The illustrative Reddit example shows something like rapid printing using script / written gestures to form individual / separate letters. This is not the same thing as continuous "script" handwriting. Some folks never learn (or forget) how to write with continuous script, leaving them to "print" (letter-by-letter) with or without script-style letter implementations.

My point is I can't determine whether the sample's writer was "fast printing, sometimes script-style" or the latter lines in the illustration represent what passes for his / her most fluid form of handwriting.
 
I went through a phase, as a teenager, of doing something similar with, at least, capital N and M - starting them with an ascending stroke that connected to the top of the first downstroke and left n looking like m and m having three "arches" (though the left-hand one was more of an inverted v-shape).

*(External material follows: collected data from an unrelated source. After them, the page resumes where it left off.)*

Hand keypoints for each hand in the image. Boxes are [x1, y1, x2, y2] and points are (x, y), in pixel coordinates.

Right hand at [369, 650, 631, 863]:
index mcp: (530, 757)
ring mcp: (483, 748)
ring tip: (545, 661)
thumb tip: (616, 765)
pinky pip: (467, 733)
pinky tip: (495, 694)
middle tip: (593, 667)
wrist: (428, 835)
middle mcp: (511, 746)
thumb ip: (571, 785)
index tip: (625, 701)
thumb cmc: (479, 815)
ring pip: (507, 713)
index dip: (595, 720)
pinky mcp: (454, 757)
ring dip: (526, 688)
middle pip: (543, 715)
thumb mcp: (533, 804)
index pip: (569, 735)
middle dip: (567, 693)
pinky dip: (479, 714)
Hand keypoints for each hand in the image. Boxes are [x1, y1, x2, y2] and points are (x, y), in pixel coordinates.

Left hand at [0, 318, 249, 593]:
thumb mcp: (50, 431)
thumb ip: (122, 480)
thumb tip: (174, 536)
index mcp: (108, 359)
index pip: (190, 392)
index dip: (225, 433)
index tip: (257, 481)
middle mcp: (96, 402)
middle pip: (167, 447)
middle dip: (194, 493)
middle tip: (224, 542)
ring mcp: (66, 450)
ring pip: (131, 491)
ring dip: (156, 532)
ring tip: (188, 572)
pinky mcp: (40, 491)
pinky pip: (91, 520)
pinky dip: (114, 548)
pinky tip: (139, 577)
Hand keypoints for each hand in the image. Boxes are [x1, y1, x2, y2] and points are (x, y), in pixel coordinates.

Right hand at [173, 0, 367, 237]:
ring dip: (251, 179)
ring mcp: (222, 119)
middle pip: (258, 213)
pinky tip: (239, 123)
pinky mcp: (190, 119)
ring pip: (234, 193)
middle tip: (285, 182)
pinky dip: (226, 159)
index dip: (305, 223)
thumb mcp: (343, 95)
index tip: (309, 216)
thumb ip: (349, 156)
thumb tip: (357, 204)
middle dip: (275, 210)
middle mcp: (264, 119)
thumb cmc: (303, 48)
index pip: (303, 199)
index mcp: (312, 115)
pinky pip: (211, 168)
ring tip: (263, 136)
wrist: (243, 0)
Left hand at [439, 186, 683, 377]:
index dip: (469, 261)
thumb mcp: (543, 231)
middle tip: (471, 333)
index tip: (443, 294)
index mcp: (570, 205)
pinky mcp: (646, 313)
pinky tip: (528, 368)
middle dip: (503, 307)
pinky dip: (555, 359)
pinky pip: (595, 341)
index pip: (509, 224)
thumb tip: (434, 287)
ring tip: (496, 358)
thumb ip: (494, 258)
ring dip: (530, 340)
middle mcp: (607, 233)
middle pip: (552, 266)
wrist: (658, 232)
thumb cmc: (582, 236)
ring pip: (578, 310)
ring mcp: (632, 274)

Aha....I wonder? Is that what she's doing? I do understand what you're saying. This genuinely justifies the use a magnifying glass (or a macro mobile-phone picture)
 
I was taught a form of joined up writing in school, and it did annoy me how the n's looked like m's and the m's looked even longer.
 
I was taught a form of joined up writing in school, and it did annoy me how the n's looked like m's and the m's looked even longer.
Interestingly, letter 'n' - a small ripple atop a larger ripple, that also stood for a cobra, or snake!
Letter 'm' - ripples on water, or a mountainous scape.